Cost analysis for Maine’s residential retail electricity suppliers
Portland, Maine • Jan 2015 — Present
Developed a data pipeline and framework for comparing cost of Maine’s retail electricity supplier prices to the state’s standard offer. This framework was validated and adopted by the Maine Public Utilities Commission in their own study. The analysis revealed Maine customers could have saved $180.5 million from 2012-2024. Initial analysis at the Bangor Daily News was done manually and visualized in Tableau. The updated project uses dlt for data ingestion, dbt for transformations and the Observable Framework to display interactive visualizations.

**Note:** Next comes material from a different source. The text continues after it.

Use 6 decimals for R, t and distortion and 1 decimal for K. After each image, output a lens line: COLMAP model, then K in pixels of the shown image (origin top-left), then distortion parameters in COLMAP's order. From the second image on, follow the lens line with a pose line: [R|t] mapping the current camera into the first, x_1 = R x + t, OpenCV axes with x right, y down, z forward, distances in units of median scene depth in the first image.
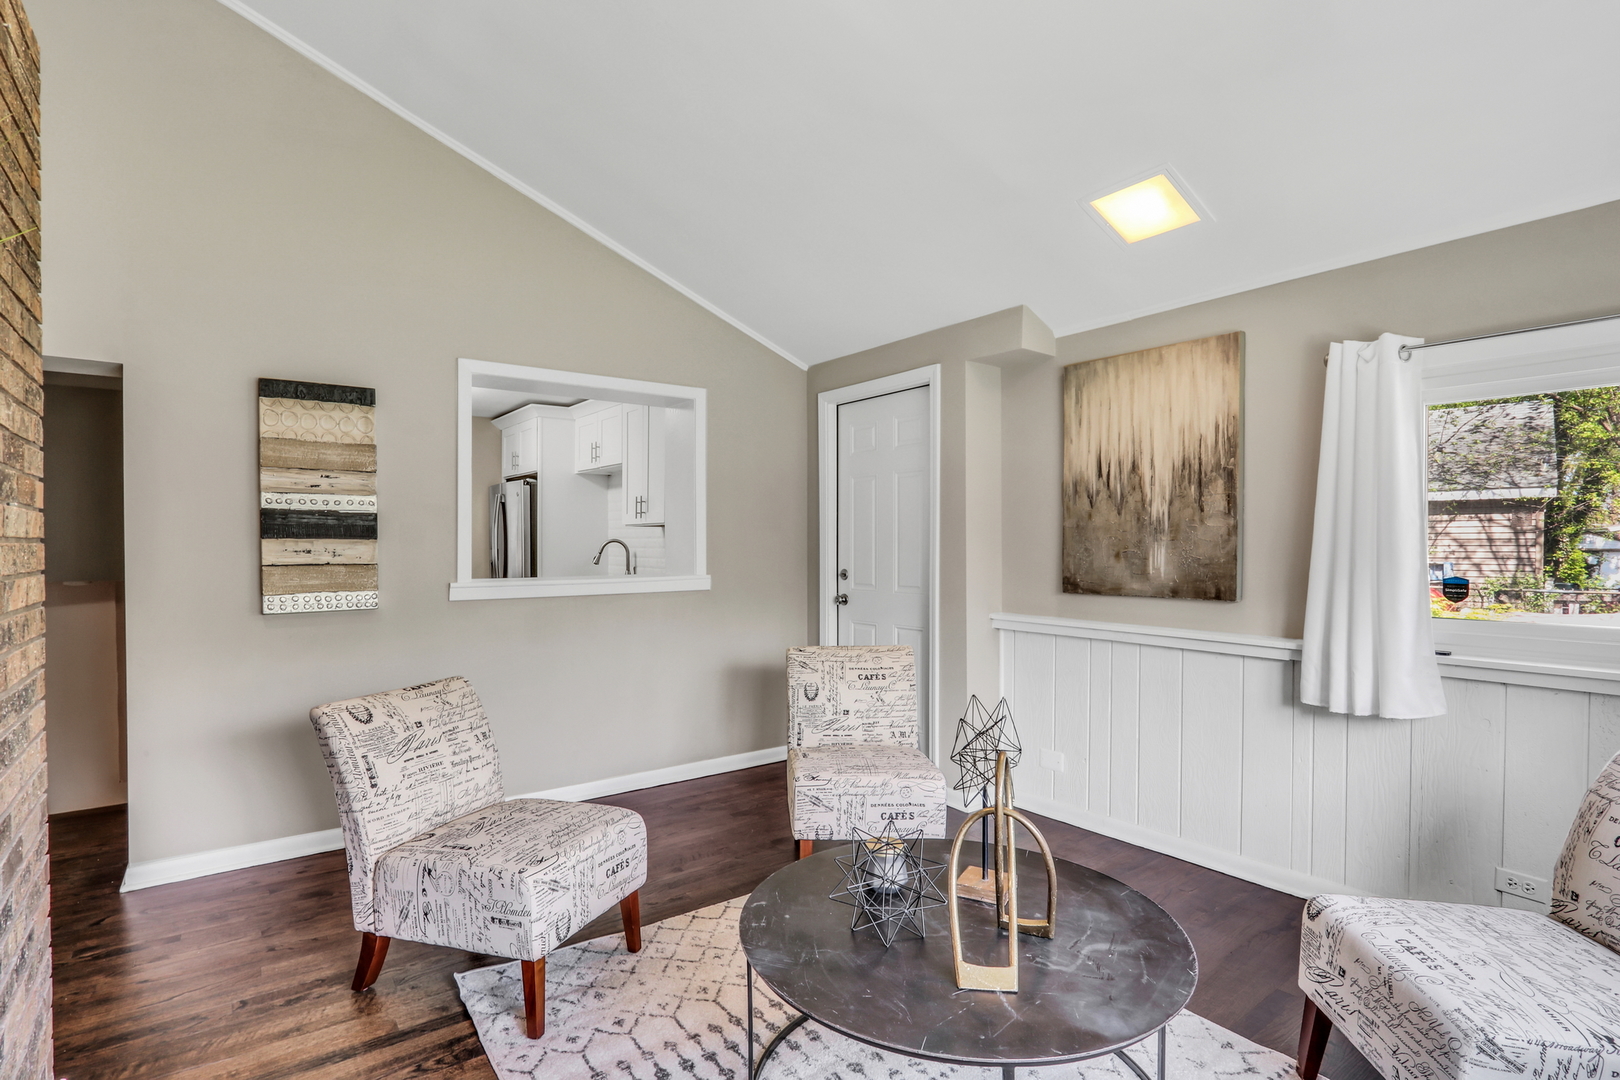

Semantic similarity analysis in Maine legislative testimony
Portland, Maine • Sep 2024 — Present
Built end-to-end pipeline for 20,000+ bills with semantic clustering (0.535 silhouette score) and vector embedding system for 3.6M sentences using HuggingFace transformers. Created vector search in DuckDB for real-time similarity queries, enabling analysis of testimony influence patterns for Sierra Club advocacy.

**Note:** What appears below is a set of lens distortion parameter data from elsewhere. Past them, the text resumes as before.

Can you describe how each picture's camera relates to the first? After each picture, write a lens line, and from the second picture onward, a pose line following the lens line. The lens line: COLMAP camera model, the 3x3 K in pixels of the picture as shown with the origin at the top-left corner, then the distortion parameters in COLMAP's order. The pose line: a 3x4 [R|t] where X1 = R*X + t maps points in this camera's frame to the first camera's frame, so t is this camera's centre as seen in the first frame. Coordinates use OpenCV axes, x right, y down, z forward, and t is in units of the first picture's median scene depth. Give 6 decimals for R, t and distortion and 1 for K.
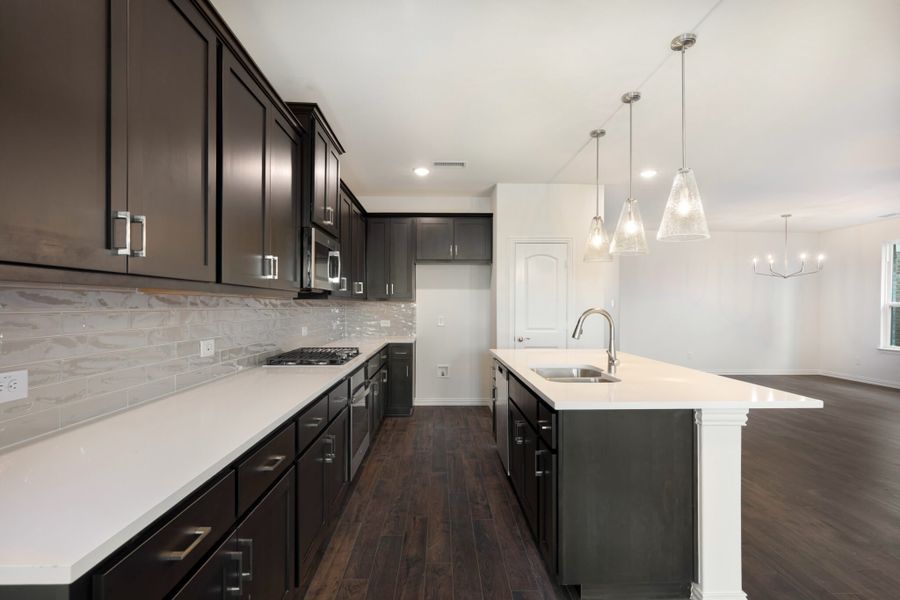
lens RADIAL K [[420.4, 0, 447.7], [0, 420.4, 305.6], [0, 0, 1]] dist [-0.002960, 0.000002]
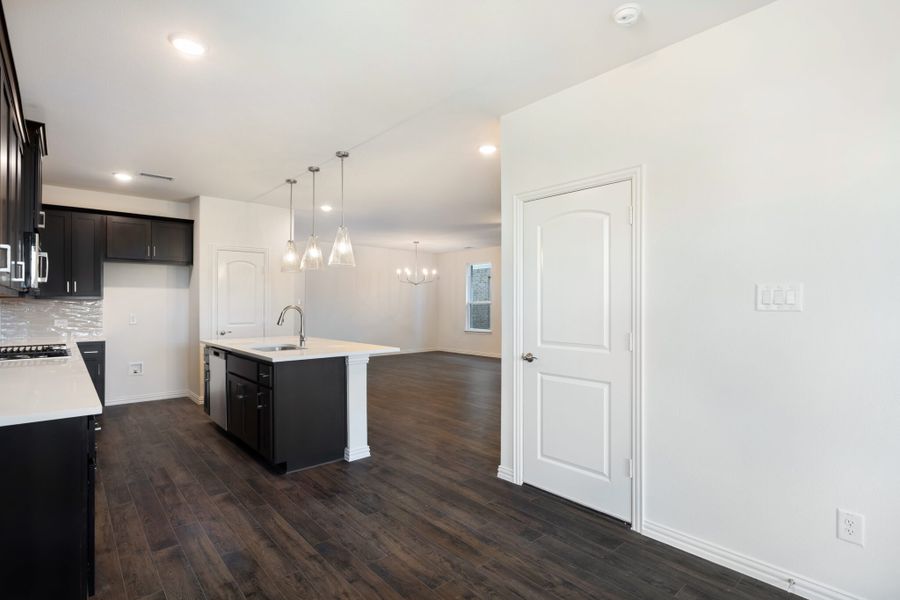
lens RADIAL K [[420.4, 0, 447.7], [0, 420.4, 305.6], [0, 0, 1]] dist [-0.002960, 0.000002]
pose [[0.753140, -0.003406, 0.657852, -0.183934], [0.000347, 0.999989, 0.004780, -0.000228], [-0.657860, -0.003372, 0.753132, -0.426335]]
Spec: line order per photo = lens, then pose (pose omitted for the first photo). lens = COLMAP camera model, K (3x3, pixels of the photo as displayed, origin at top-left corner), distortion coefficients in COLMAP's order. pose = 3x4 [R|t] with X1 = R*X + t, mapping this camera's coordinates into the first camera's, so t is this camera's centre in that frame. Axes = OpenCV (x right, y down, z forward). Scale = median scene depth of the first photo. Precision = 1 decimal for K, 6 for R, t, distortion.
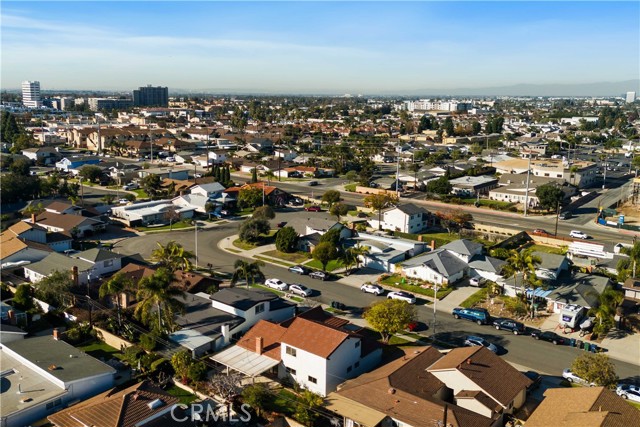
lens RADIAL K [[554.0, 0, 310.0], [0, 554.0, 211.4], [0, 0, 1]] dist [0.144005, -0.280192]
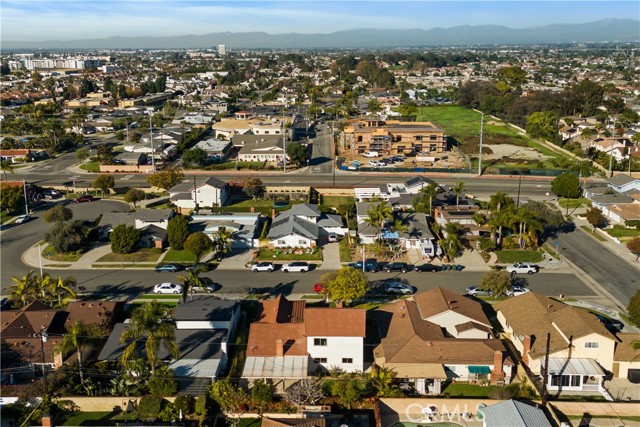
lens RADIAL K [[554.0, 0, 310.0], [0, 554.0, 211.4], [0, 0, 1]] dist [0.144005, -0.280192]
pose [[0.794477, -0.188075, 0.577438, -0.357204], [0.143424, 0.982047, 0.122526, -0.067599], [-0.590115, -0.014526, 0.807188, 0.114131]]
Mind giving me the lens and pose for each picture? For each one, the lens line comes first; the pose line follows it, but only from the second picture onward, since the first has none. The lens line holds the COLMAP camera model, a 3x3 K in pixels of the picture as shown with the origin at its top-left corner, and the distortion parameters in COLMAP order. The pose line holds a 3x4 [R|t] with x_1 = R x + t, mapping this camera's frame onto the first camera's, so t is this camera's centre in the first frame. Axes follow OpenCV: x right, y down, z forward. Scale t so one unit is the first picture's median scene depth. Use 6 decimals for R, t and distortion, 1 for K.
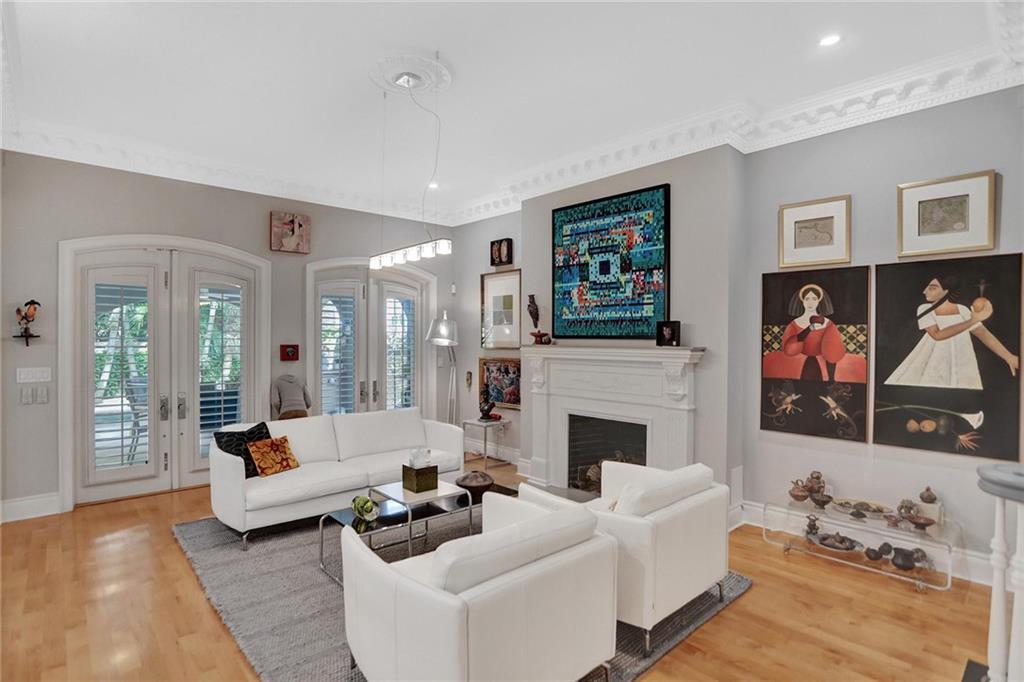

Improving data quality and data model for healthcare client deliverables: Crossover and Disproportionate Share Hospital reporting
Portland, Maine • Jan 2024 — Dec 2025
Refactored brittle Perl/VBA pipeline with Python ETL for Medicare EDI 835 files and PDF remittance advice, implementing pattern-based extraction, DuckDB storage, and SQL view transformations. Cut annual development costs by 90% while improving modularity, speed and data quality.
Bias detection in Paycheck Protection Program funding
Portland, Maine • Jan 2022 — Jun 2022
Identified statistically significant biases in PPP loan distribution during COVID-19 by integrating multiple data sources and applying regression modeling that controlled for confounding variables including rural-urban differences and industry concentration.